- Born: June 1, 1869 Aberdeen
- Occupation: Miltary nurse

= Christina Deans Elmslie =

British military nurse

Christina Deans Elmslie, CBE, RRC, was a British military nurse and matron of the Queen Alexandra's Military Families' Nursing Service.

== Early life ==
Elmslie was born on 1 June 1869 in Aberdeen. Her father's occupation was farmer.

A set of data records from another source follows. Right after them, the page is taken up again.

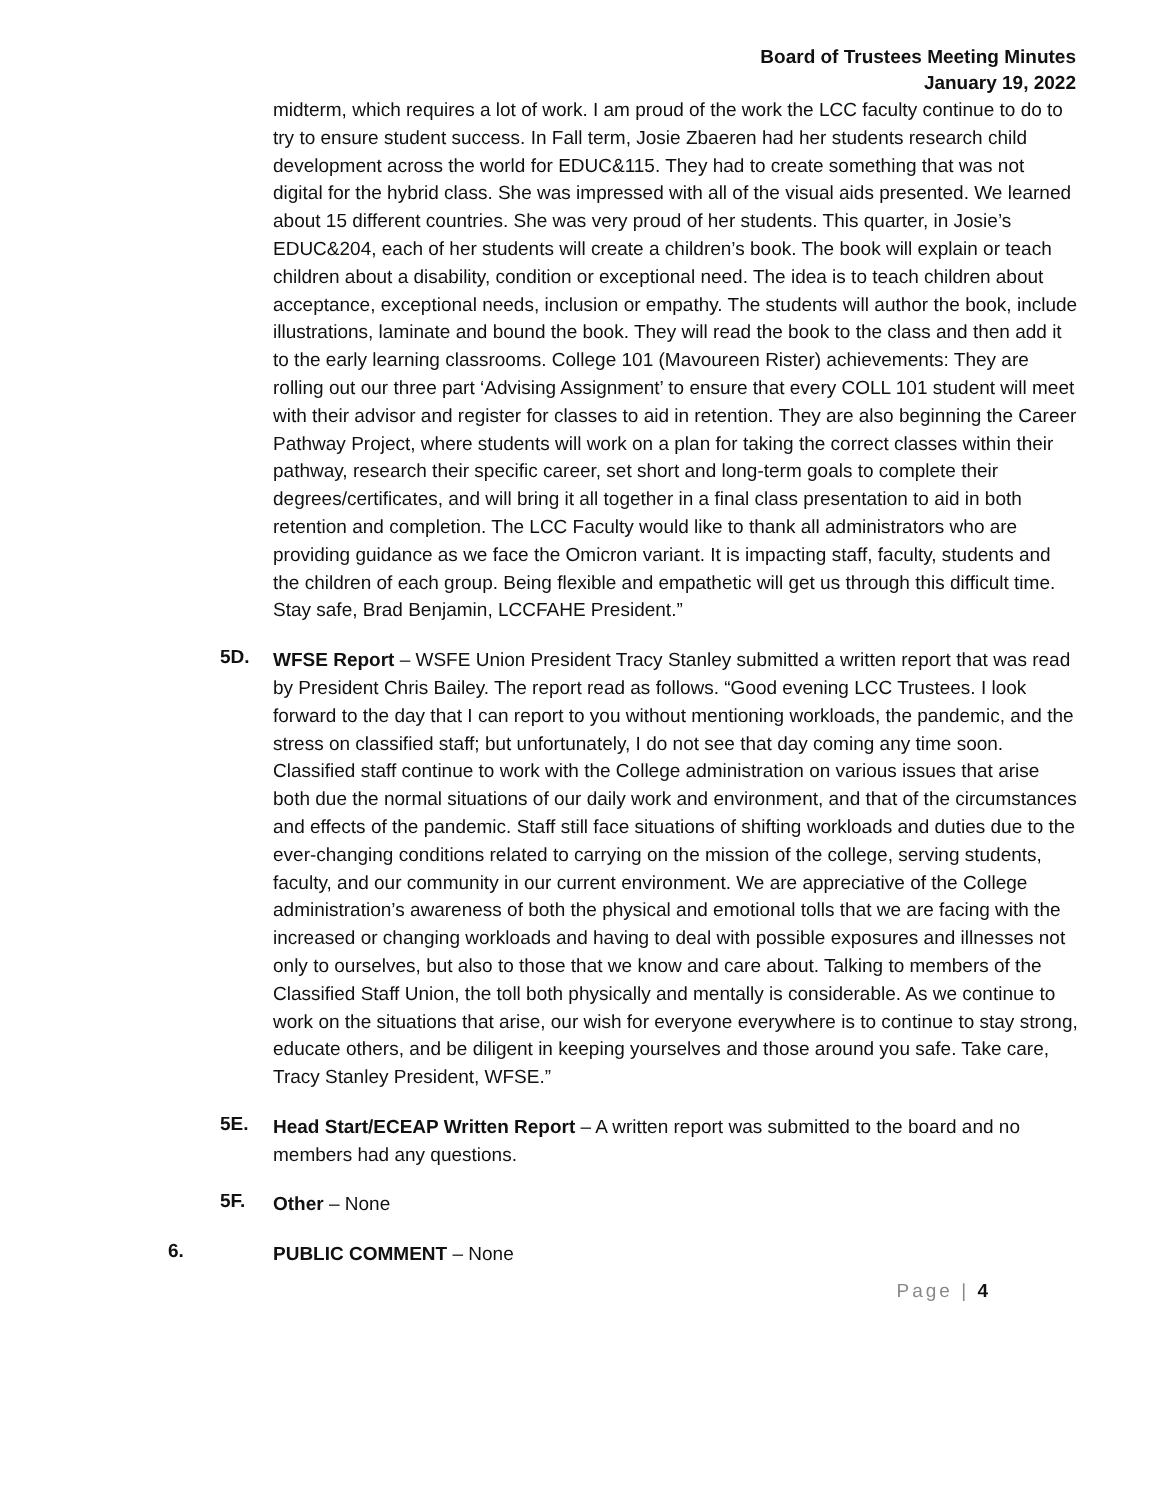Board of Trustees Meeting Minutes
January 19, 2022
midterm, which requires a lot of work. I am proud of the work the LCC faculty continue to do to try to ensure student success. In Fall term, Josie Zbaeren had her students research child development across the world for EDUC&115. They had to create something that was not digital for the hybrid class. She was impressed with all of the visual aids presented. We learned about 15 different countries. She was very proud of her students. This quarter, in Josie’s EDUC&204, each of her students will create a children’s book. The book will explain or teach children about a disability, condition or exceptional need. The idea is to teach children about acceptance, exceptional needs, inclusion or empathy. The students will author the book, include illustrations, laminate and bound the book. They will read the book to the class and then add it to the early learning classrooms. College 101 (Mavoureen Rister) achievements: They are rolling out our three part ‘Advising Assignment’ to ensure that every COLL 101 student will meet with their advisor and register for classes to aid in retention. They are also beginning the Career Pathway Project, where students will work on a plan for taking the correct classes within their pathway, research their specific career, set short and long-term goals to complete their degrees/certificates, and will bring it all together in a final class presentation to aid in both retention and completion. The LCC Faculty would like to thank all administrators who are providing guidance as we face the Omicron variant. It is impacting staff, faculty, students and the children of each group. Being flexible and empathetic will get us through this difficult time. Stay safe, Brad Benjamin, LCCFAHE President.”
5D.
WFSE Report – WSFE Union President Tracy Stanley submitted a written report that was read by President Chris Bailey. The report read as follows. “Good evening LCC Trustees. I look forward to the day that I can report to you without mentioning workloads, the pandemic, and the stress on classified staff; but unfortunately, I do not see that day coming any time soon. Classified staff continue to work with the College administration on various issues that arise both due the normal situations of our daily work and environment, and that of the circumstances and effects of the pandemic. Staff still face situations of shifting workloads and duties due to the ever-changing conditions related to carrying on the mission of the college, serving students, faculty, and our community in our current environment. We are appreciative of the College administration’s awareness of both the physical and emotional tolls that we are facing with the increased or changing workloads and having to deal with possible exposures and illnesses not only to ourselves, but also to those that we know and care about. Talking to members of the Classified Staff Union, the toll both physically and mentally is considerable. As we continue to work on the situations that arise, our wish for everyone everywhere is to continue to stay strong, educate others, and be diligent in keeping yourselves and those around you safe. Take care, Tracy Stanley President, WFSE.”
5E.
Head Start/ECEAP Written Report – A written report was submitted to the board and no members had any questions.
5F.
Other – None
6.
PUBLIC COMMENT – None
Page | 4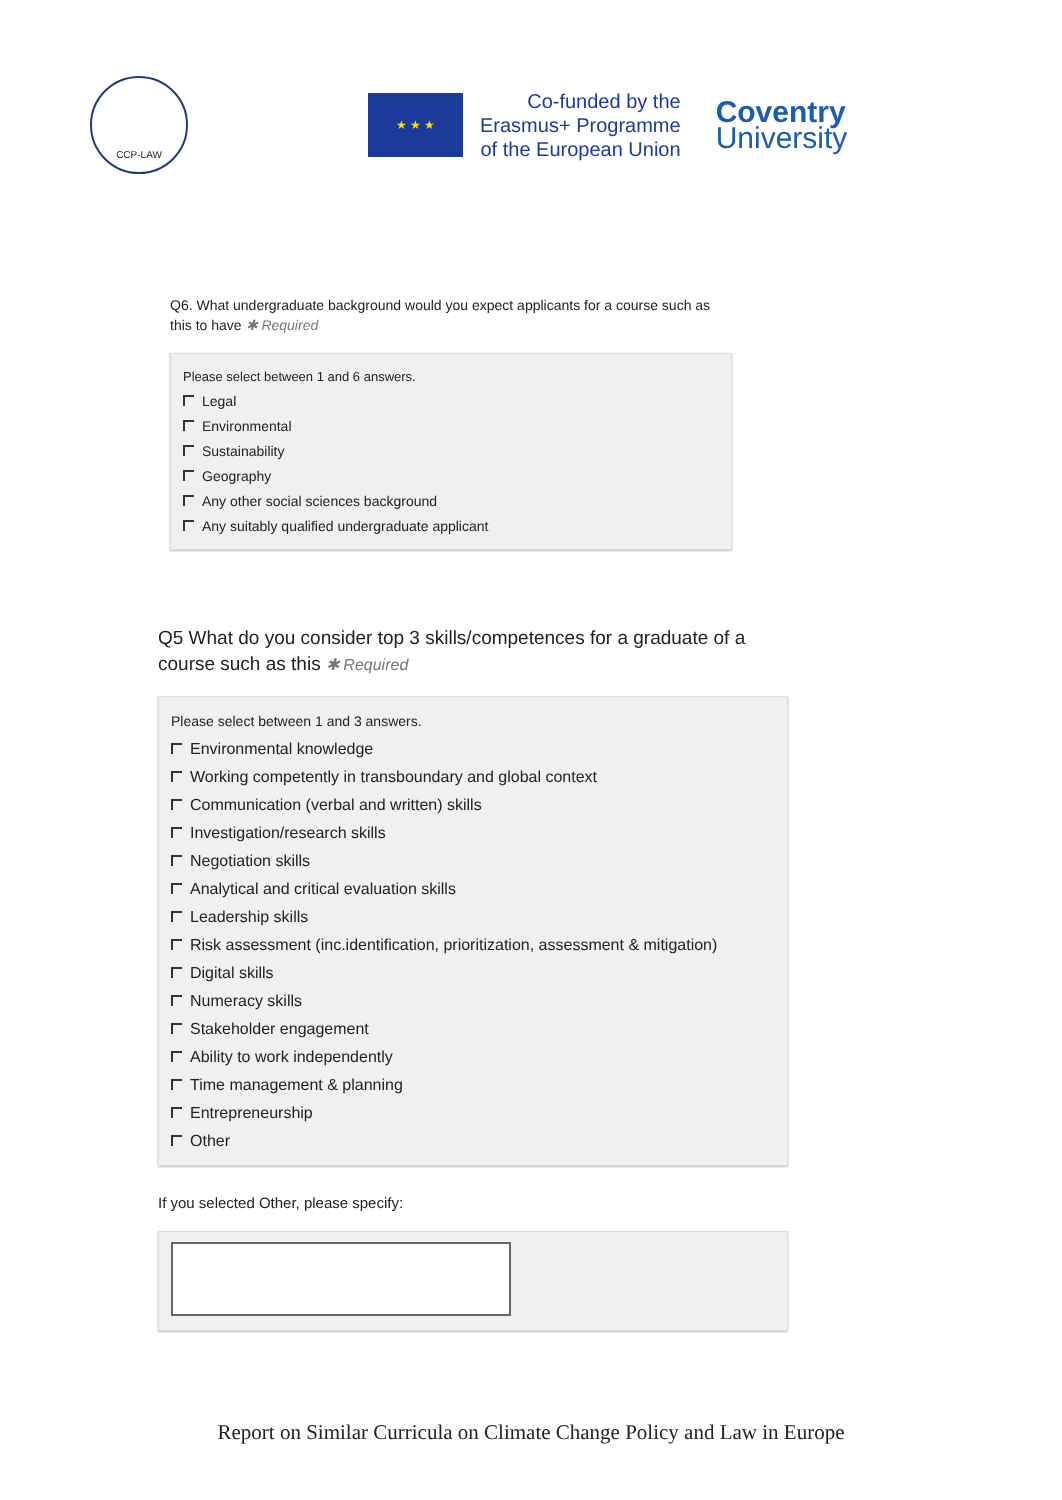CCP-LAW
★ ★ ★
Co-funded by the
Erasmus+ Programme
of the European Union
Coventry
University
Q6. What undergraduate background would you expect applicants for a course such as this to have ✱ Required
Please select between 1 and 6 answers.
Legal
Environmental
Sustainability
Geography
Any other social sciences background
Any suitably qualified undergraduate applicant
Q5 What do you consider top 3 skills/competences for a graduate of a course such as this ✱ Required
Please select between 1 and 3 answers.
Environmental knowledge
Working competently in transboundary and global context
Communication (verbal and written) skills
Investigation/research skills
Negotiation skills
Analytical and critical evaluation skills
Leadership skills
Risk assessment (inc.identification, prioritization, assessment & mitigation)
Digital skills
Numeracy skills
Stakeholder engagement
Ability to work independently
Time management & planning
Entrepreneurship
Other
If you selected Other, please specify:
Report on Similar Curricula on Climate Change Policy and Law in Europe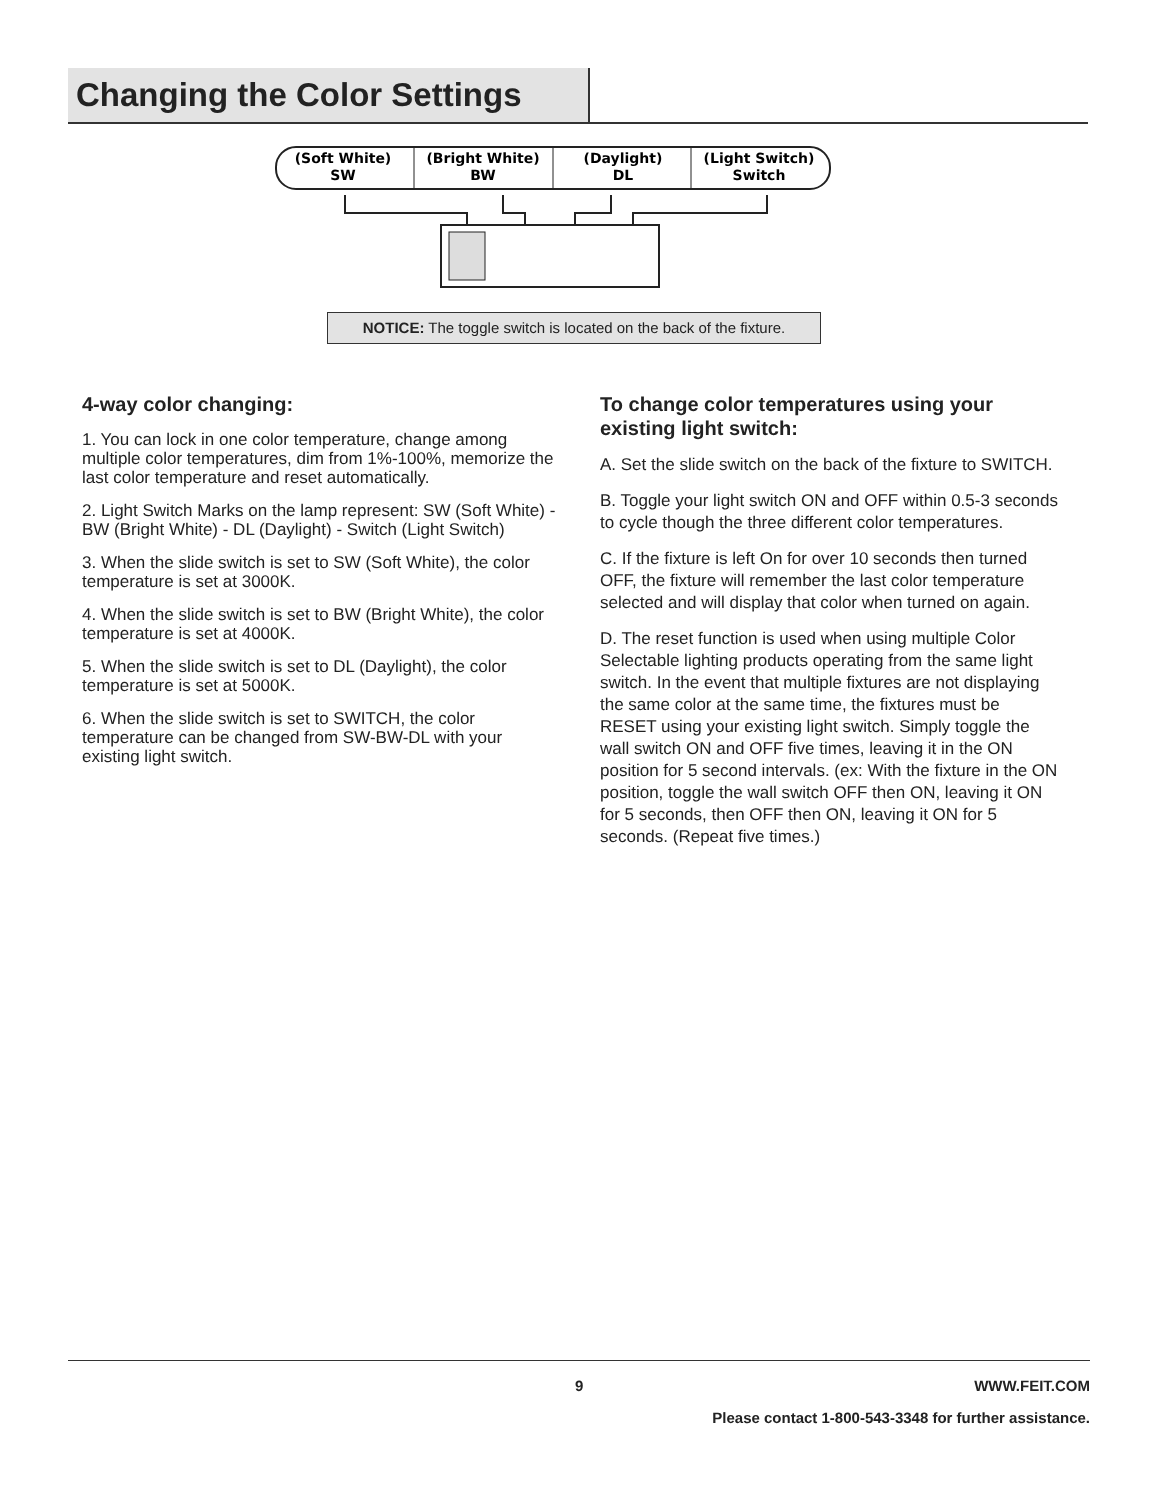Changing the Color Settings
(Soft White)
SW
(Bright White)
BW
(Daylight)
DL
(Light Switch)
Switch
NOTICE: The toggle switch is located on the back of the fixture.
4-way color changing:
1. You can lock in one color temperature, change among multiple color temperatures, dim from 1%-100%, memorize the last color temperature and reset automatically.
2. Light Switch Marks on the lamp represent: SW (Soft White) - BW (Bright White) - DL (Daylight) - Switch (Light Switch)
3. When the slide switch is set to SW (Soft White), the color temperature is set at 3000K.
4. When the slide switch is set to BW (Bright White), the color temperature is set at 4000K.
5. When the slide switch is set to DL (Daylight), the color temperature is set at 5000K.
6. When the slide switch is set to SWITCH, the color temperature can be changed from SW-BW-DL with your existing light switch.
To change color temperatures using your existing light switch:
A. Set the slide switch on the back of the fixture to SWITCH.
B. Toggle your light switch ON and OFF within 0.5-3 seconds to cycle though the three different color temperatures.
C. If the fixture is left On for over 10 seconds then turned OFF, the fixture will remember the last color temperature selected and will display that color when turned on again.
D. The reset function is used when using multiple Color Selectable lighting products operating from the same light switch. In the event that multiple fixtures are not displaying the same color at the same time, the fixtures must be RESET using your existing light switch. Simply toggle the wall switch ON and OFF five times, leaving it in the ON position for 5 second intervals. (ex: With the fixture in the ON position, toggle the wall switch OFF then ON, leaving it ON for 5 seconds, then OFF then ON, leaving it ON for 5 seconds. (Repeat five times.)
9 WWW.FEIT.COM
Please contact 1-800-543-3348 for further assistance.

== Education and early career ==
Elmslie worked in City Fever Hospital, Edinburgh from 1893 to 1894. She then trained as a nurse at Glasgow Royal Infirmary from 1895 to 1900. Elmslie joined the Princess Christian's Army Nursing Service (Reserve) service number 633. She served in the Boer War leaving for South Africa in June 1900. She was registered with The Society for the State Registration of Trained Nurses in 1905, entry number 1387. She achieved her registration with the Central Midwives Board in 1909. She also worked for the Queen Alexandra's Imperial Military Nursing Service (Reserve) as matron at the Military Isolation Hospital Aldershot. Elmslie was appointed with the Queen Alexandra's Military Families' Nursing Service (QAMFNS) on 20 December 1919 and became matron in March 1921. It was reported that in 1910 a deserter and orderly nurse from the Royal Army Medical Corps broke into the matron's quarters and stole Elmslie's dressing case and fittings including two South African medals.

== Personal life ==
Elmslie retired to Middleton-on-Sea, Sussex on 1 June 1924 after over 23 years military nursing service with permission to retain the badge of Q.A.M.F.N.S.

== Death ==
She died 9 July 1961 at The Home of the Convent of the Holy Rood, Findon, Worthing age 92.

== Honours ==
Elmslie received her Royal Red Cross on 1 January 1916 for valuable services in connection with the war while working at the Military Isolation Hospital, Aldershot . Elmslie received her CBE on 3 June 1919 with her investure held on 12 October at Buckingham Palace.